# Work task
Keep the wording of each record exactly the same when you repeat it, and leave out pictures.

Bounding box prediction data:
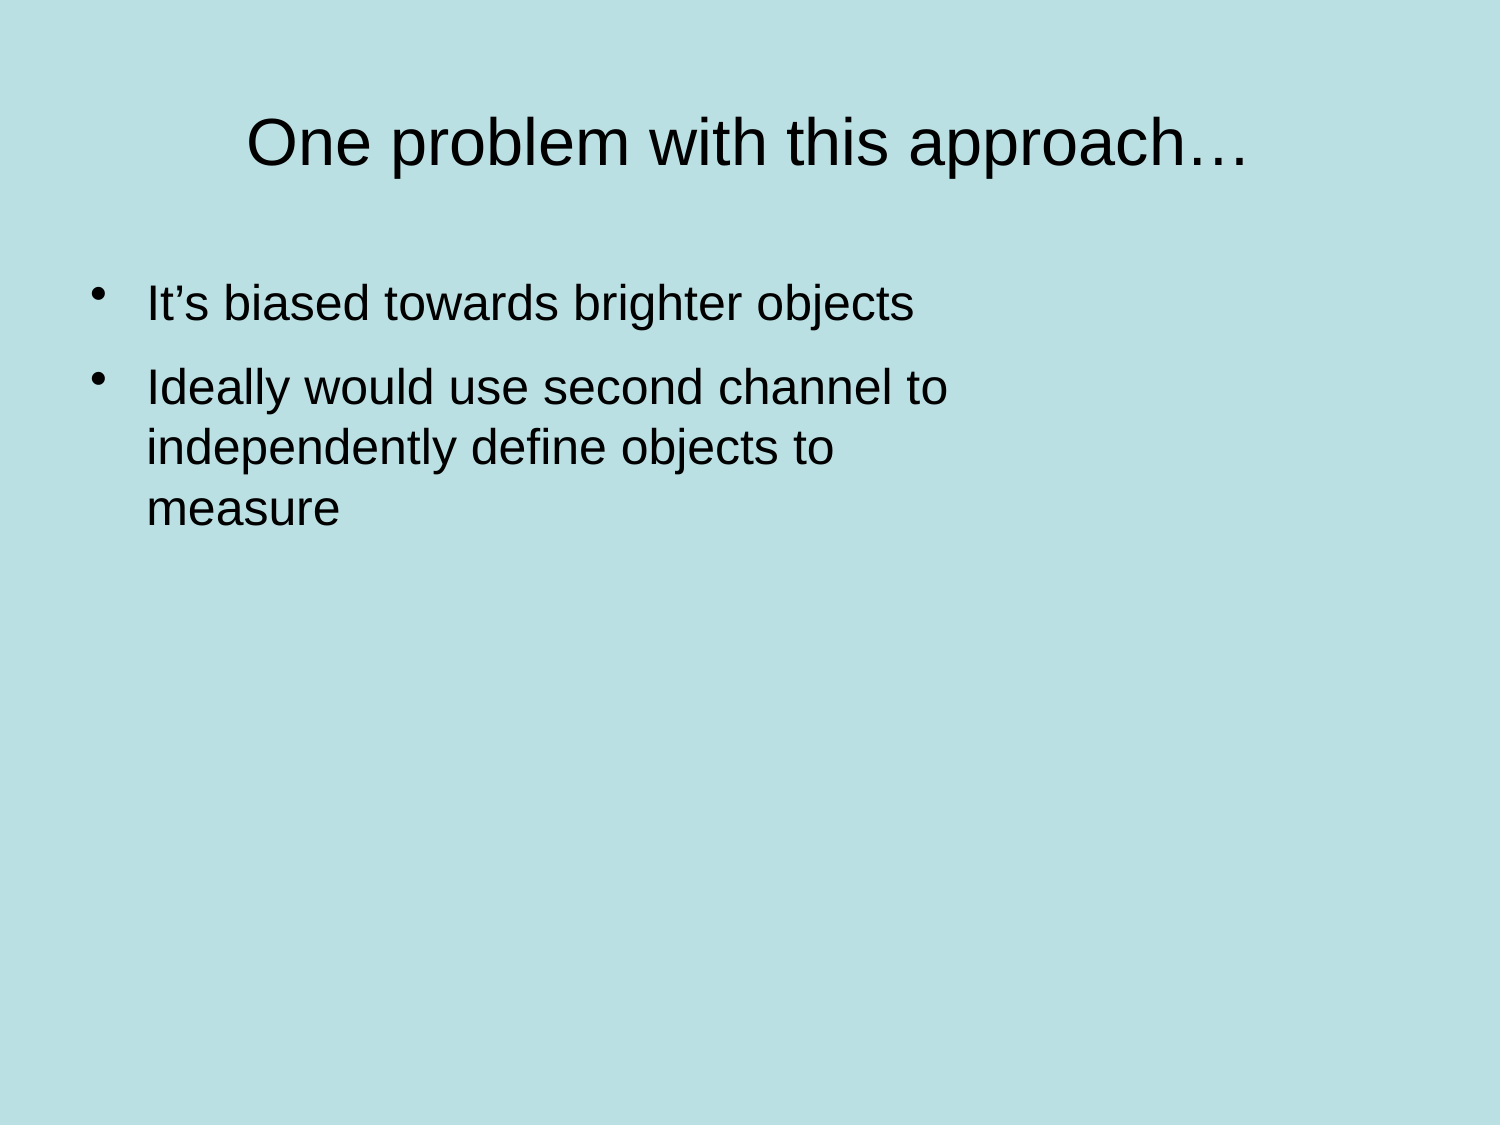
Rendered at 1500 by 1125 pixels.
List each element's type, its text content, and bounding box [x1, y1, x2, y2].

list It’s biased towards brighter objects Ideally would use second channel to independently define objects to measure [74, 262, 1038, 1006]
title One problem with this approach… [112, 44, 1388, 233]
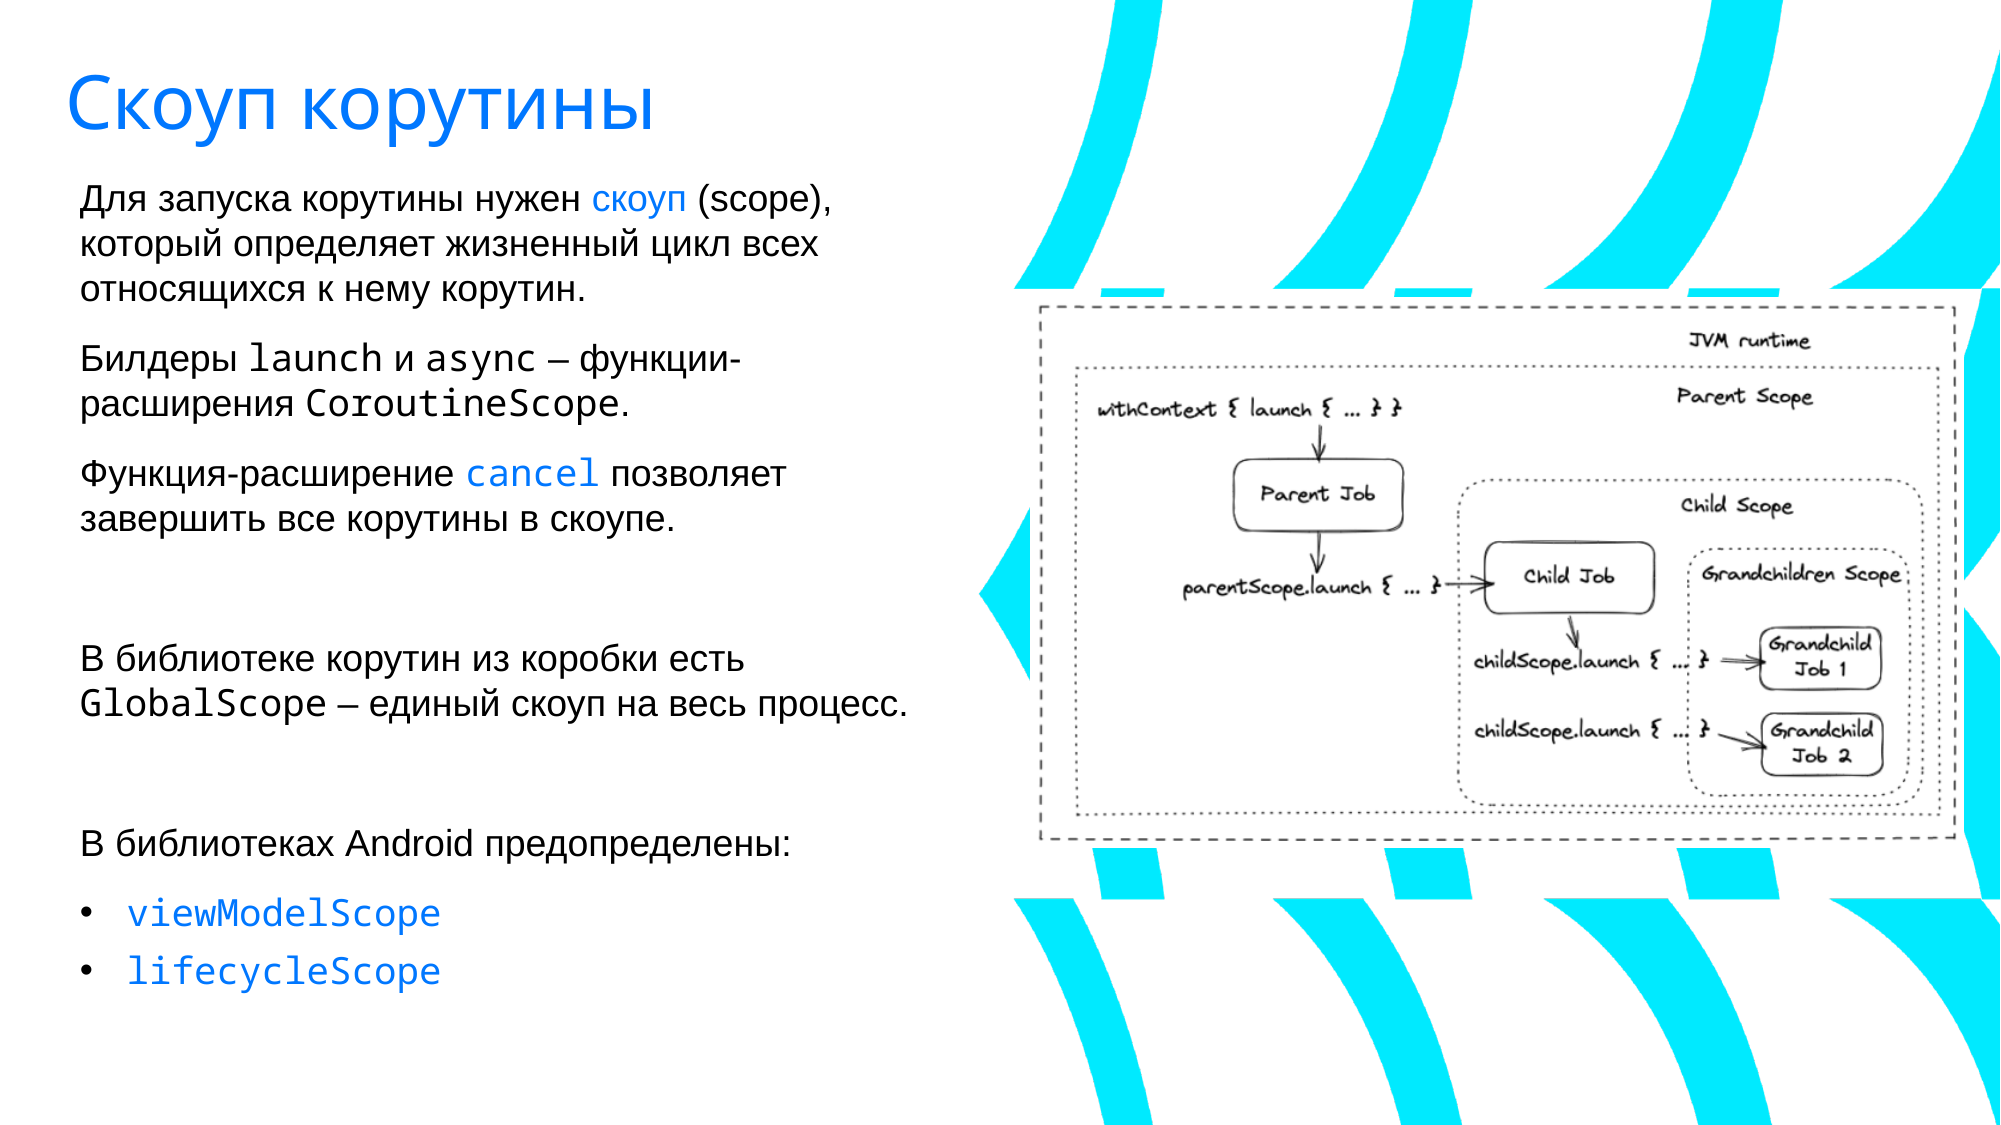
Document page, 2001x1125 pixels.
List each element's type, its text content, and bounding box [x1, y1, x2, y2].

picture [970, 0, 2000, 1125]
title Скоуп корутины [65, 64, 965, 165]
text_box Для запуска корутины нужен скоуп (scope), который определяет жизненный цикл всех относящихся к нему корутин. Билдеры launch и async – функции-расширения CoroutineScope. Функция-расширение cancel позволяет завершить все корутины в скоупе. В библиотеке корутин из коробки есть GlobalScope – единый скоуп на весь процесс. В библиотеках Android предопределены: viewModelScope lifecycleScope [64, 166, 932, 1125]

# Response
Rendered at 1500 by 1125 pixels.
List each element's type, its text content, and bounding box [x1, y1, x2, y2].

list It’s biased towards brighter objects Ideally would use second channel to independently define objects to measure [74, 262, 1038, 1006]
title One problem with this approach… [112, 44, 1388, 233]
Document page, 2001x1125 pixels.
List each element's type, its text content, and bounding box [x1, y1, x2, y2].

picture [970, 0, 2000, 1125]
title Скоуп корутины [65, 64, 965, 165]
text_box Для запуска корутины нужен скоуп (scope), который определяет жизненный цикл всех относящихся к нему корутин. Билдеры launch и async – функции-расширения CoroutineScope. Функция-расширение cancel позволяет завершить все корутины в скоупе. В библиотеке корутин из коробки есть GlobalScope – единый скоуп на весь процесс. В библиотеках Android предопределены: viewModelScope lifecycleScope [64, 166, 932, 1125]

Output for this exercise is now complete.